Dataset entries
□ □ □ □ □ □ □

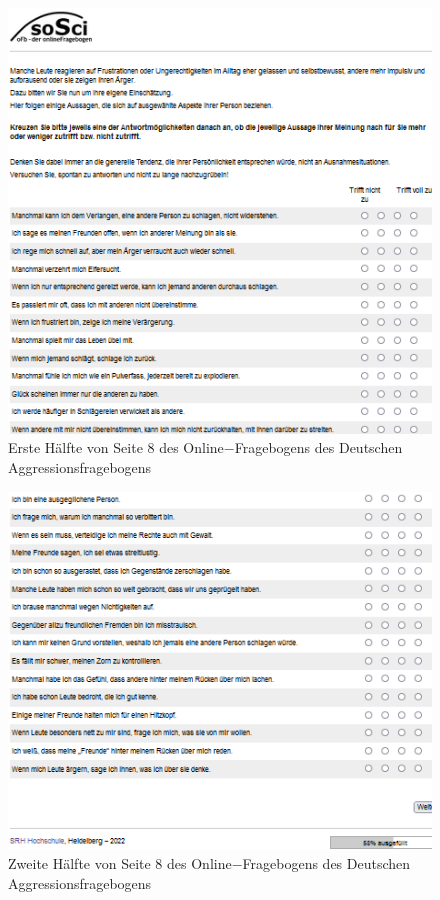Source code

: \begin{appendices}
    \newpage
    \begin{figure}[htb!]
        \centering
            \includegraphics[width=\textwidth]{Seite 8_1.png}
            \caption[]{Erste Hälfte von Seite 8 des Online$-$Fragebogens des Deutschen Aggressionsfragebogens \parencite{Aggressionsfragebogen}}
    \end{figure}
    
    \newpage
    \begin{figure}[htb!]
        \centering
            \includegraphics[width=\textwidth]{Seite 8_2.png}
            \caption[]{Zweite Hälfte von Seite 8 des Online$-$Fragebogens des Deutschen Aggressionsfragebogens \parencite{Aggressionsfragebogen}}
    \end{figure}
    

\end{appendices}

□ □ □ □ □ □ □

> [REQUIRED ACTION] Among the lines above, please find those with "includegraphics" and copy them.

> [FINISHED TASK]
            \includegraphics[width=\textwidth]{Seite 8_1.png}
            \includegraphics[width=\textwidth]{Seite 8_2.png}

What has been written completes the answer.